Since the end of the Cold War, conservatism hasn't enjoyed such unified power. The strands are still out there and going strong, but no one has been able to tie them all together. Despite serving two terms, George W. Bush was by one measure the weakest twice-elected President in history: he alone never managed to win at least 60% of the electoral vote. By the end of his presidency in 2009, the awkward alliances within the conservative movement were badly broken.
Today we have a figure like Representative Paul Ryan of Wisconsin, whose budget proposal galvanized the right in 2011, extolling author Ayn Rand--whose views were, according to Kirk, "as alien to real American conservatism as is communism."
The split is just as wide over foreign policy. During the early 1970s, the rise of the antiwar movement inside the Democratic Party drove a band of so-called neoconservative hawks into the Republican coalition. As former New Dealers, the neocons never shared the small-government orthodoxy of Kirk or Kendall.

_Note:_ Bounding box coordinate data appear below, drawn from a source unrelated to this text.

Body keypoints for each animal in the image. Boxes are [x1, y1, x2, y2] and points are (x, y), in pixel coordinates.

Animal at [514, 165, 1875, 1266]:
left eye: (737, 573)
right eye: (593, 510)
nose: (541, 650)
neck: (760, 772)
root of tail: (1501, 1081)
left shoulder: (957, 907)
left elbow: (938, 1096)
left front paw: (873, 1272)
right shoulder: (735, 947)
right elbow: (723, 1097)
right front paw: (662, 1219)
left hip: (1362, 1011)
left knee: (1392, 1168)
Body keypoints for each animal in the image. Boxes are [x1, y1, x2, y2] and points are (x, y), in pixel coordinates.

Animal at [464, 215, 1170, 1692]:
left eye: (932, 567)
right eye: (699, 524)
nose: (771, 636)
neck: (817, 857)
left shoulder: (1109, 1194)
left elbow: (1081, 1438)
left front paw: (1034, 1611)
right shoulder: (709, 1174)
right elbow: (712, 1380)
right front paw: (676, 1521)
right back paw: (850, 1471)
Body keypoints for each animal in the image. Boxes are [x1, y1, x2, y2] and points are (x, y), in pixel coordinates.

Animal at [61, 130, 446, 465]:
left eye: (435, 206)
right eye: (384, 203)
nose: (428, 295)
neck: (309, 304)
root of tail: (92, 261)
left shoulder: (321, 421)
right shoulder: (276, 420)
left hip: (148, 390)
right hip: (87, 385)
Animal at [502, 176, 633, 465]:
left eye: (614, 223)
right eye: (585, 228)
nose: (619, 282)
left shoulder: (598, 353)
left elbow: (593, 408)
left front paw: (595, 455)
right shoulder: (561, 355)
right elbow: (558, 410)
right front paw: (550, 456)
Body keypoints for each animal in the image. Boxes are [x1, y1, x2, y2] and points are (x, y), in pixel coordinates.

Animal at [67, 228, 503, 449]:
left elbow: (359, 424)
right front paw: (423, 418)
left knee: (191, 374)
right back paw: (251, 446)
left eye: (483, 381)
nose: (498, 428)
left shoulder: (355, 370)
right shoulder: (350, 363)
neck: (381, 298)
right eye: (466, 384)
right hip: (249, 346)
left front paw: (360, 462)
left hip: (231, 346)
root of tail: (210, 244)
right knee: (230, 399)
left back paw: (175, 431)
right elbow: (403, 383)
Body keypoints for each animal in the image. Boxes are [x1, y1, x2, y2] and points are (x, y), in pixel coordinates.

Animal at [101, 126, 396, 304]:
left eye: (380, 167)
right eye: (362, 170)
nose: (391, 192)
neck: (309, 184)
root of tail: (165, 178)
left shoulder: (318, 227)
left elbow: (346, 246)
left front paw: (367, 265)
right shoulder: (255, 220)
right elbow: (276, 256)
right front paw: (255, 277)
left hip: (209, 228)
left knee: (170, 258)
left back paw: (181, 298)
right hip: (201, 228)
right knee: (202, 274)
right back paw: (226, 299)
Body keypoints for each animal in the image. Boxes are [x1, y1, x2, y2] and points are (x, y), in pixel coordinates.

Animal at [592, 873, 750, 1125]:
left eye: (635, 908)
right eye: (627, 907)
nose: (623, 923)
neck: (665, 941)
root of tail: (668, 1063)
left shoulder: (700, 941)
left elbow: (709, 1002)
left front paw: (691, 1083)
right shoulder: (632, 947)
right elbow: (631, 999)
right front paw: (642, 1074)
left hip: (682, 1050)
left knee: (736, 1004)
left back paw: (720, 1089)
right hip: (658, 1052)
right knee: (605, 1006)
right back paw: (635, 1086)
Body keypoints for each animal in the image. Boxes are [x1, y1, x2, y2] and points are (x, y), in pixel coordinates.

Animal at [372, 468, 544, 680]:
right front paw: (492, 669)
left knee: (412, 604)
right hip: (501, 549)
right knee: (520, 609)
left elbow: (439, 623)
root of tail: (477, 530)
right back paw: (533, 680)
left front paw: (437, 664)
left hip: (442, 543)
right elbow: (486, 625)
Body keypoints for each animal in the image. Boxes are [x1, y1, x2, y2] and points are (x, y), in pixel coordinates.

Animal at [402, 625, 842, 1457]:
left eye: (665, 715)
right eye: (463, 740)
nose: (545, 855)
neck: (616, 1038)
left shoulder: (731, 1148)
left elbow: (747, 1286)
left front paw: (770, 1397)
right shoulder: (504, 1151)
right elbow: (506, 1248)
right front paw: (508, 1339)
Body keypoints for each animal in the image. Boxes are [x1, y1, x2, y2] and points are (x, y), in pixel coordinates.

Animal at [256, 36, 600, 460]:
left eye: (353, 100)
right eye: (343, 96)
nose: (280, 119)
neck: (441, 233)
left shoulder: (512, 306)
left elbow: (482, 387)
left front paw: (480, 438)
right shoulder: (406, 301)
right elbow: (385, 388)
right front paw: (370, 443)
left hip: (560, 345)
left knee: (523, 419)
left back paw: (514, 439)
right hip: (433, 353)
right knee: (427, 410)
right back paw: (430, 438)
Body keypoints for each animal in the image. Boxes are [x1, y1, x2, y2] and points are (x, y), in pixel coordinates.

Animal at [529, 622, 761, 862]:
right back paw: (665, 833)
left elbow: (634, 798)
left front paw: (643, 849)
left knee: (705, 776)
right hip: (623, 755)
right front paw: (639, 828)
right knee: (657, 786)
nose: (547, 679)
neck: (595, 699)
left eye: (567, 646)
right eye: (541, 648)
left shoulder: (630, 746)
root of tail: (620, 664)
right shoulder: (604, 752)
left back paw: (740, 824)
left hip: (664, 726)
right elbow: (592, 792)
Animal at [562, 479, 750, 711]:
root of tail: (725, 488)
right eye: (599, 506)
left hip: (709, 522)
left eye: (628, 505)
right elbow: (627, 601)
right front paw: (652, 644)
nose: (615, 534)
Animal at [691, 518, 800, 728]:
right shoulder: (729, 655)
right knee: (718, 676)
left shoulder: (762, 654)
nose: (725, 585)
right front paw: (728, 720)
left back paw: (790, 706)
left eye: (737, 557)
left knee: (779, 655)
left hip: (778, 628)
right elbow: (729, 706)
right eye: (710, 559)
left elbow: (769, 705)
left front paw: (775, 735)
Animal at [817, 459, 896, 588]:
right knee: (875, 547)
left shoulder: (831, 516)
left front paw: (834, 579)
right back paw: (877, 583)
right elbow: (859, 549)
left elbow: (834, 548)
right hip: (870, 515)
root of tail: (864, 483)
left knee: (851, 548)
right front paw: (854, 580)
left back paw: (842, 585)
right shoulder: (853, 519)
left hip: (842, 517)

Their influence was enormous during the Bush years. They funneled their leftover anticommunist energies into the war on terrorism, never blinking at Big Government expansions like No Child Left Behind and Medicare Part D. By 2006, when the Democrats recaptured Congress, neocon was a dirty word not just on the left but on much of the right as well.
Even the splinters in the conservative base are splintering. According to some polls, young Evangelical Christians are drifting away from the social agenda of their parents, especially over issues like same-sex marriage.